SUPPLIED TEXT Start Marker

I suggested that the computer might be useful in our simulation work but Chamberlin could not spare anyone to do the training, at which time I asked if I could use it, if I learned how to do it myself, to which he agreed. Borrowing the manual I learned how to program that particular computer. Most computer manuals today are very poorly written and leave a lot to the understanding but this particular manual was written so that you could actually learn how to program the machine. Having mastered the technique I then wrote a program that would simulate an aircraft/missile engagement under various conditions and determine the probability of kill for different types of missiles with the Arrow attacking different targets. This was the largest program that I have ever written, even to this day and, as far as I know, was the first ever use of a computer for simulation of any kind.

SUPPLIED TEXT End Marker

▶ EXERCISE A: In the passage about learning to program an early computer, rewrite the paragraph beginning "I suggested that the computer" more briefly while keeping its main facts.
▶ EXERCISE B: Extend the account of learning to program an early computer and writing its Arrow simulation, picking up after its final sentence.
The records come from a separate source and are unrelated to the text above.

EXTRACTED MATERIAL Start Marker

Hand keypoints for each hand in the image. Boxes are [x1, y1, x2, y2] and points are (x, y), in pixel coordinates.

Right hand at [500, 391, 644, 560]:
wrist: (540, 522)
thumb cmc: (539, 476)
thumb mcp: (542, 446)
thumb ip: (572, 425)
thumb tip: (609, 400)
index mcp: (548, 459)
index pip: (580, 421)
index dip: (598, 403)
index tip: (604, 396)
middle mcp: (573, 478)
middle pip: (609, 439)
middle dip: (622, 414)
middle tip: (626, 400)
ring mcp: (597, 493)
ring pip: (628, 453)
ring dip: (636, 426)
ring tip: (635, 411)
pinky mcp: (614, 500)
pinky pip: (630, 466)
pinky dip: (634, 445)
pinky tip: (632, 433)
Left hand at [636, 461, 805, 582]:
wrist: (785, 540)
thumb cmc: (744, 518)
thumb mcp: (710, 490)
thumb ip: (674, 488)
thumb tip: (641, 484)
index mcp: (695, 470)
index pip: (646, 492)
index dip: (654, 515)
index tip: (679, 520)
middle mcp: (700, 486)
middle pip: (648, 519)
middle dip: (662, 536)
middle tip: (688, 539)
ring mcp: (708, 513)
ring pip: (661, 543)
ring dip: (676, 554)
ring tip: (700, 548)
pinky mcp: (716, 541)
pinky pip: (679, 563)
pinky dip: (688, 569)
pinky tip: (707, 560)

EXTRACTED MATERIAL End Marker
EXTRACTED MATERIAL Start Marker

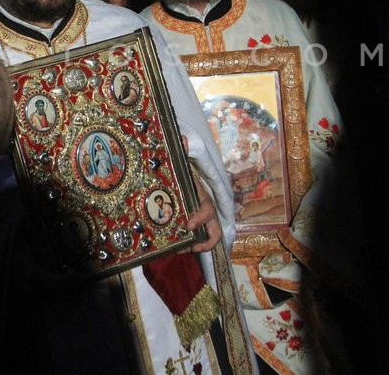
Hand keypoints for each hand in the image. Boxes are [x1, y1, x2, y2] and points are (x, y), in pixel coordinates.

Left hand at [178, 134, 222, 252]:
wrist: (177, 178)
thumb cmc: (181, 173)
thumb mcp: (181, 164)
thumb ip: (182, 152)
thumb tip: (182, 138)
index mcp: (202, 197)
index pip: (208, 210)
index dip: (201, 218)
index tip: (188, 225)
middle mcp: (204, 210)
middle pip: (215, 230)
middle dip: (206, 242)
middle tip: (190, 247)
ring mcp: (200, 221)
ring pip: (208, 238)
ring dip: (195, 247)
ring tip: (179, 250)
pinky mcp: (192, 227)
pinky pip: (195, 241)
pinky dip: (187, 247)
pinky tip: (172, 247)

EXTRACTED MATERIAL End Marker

▶ WRITTEN ANSWER A: I proposed using the computer for our simulation work. Chamberlin had no one to spare for training, so I asked to use it if I learned it myself, and he agreed. I borrowed the manual, which, unlike most manuals today, actually taught how to program the machine. I then wrote a program that simulated aircraft/missile engagements under various conditions. It determined the probability of kill for different missiles with the Arrow attacking different targets. It remains the largest program I have ever written and, as far as I know, was the first use of a computer for simulation of any kind.

▶ WRITTEN ANSWER B:
Having no graphical capability at this time (it took several years for this to develop) all results had to be printed and then plotted by hand. Nevertheless it saved us hours and hours of manual work. I then taught my colleagues how to program the computer and our section was in business. The program, however, took several hours to run, simulating a whole variety of situations, so I obtained permission to run it overnight, starting the program at evening quitting time. The odds of any stranger knowing what was on the output tapes was virtually nil, and overnight staff had security clearances.
We then had the installation of an IBM 704 series computer. Northrop Aircraft, in the meantime, had developed what they called a FORmula TRANslator or FORTRAN. This enabled us to write applications in a more scientifically oriented notation, provided that the established rules for the language were kept. You could then write readable statements such as A = B + C. This notation had to use what were called 'compilers' which would go through several steps before generating code that could be used by the computer.
Reliability was a problem in the early days when most computers were built with a series of vacuum tubes or 'valves', and later with transistors. (Today unreliability is the plague of software rather than hardware). I remember visiting the USA Rand organisation (a strategic think tank) in California where they had two large IBM computers linked together. A demonstration was cancelled because one of the console typewriters had broken down, disabling both computer systems.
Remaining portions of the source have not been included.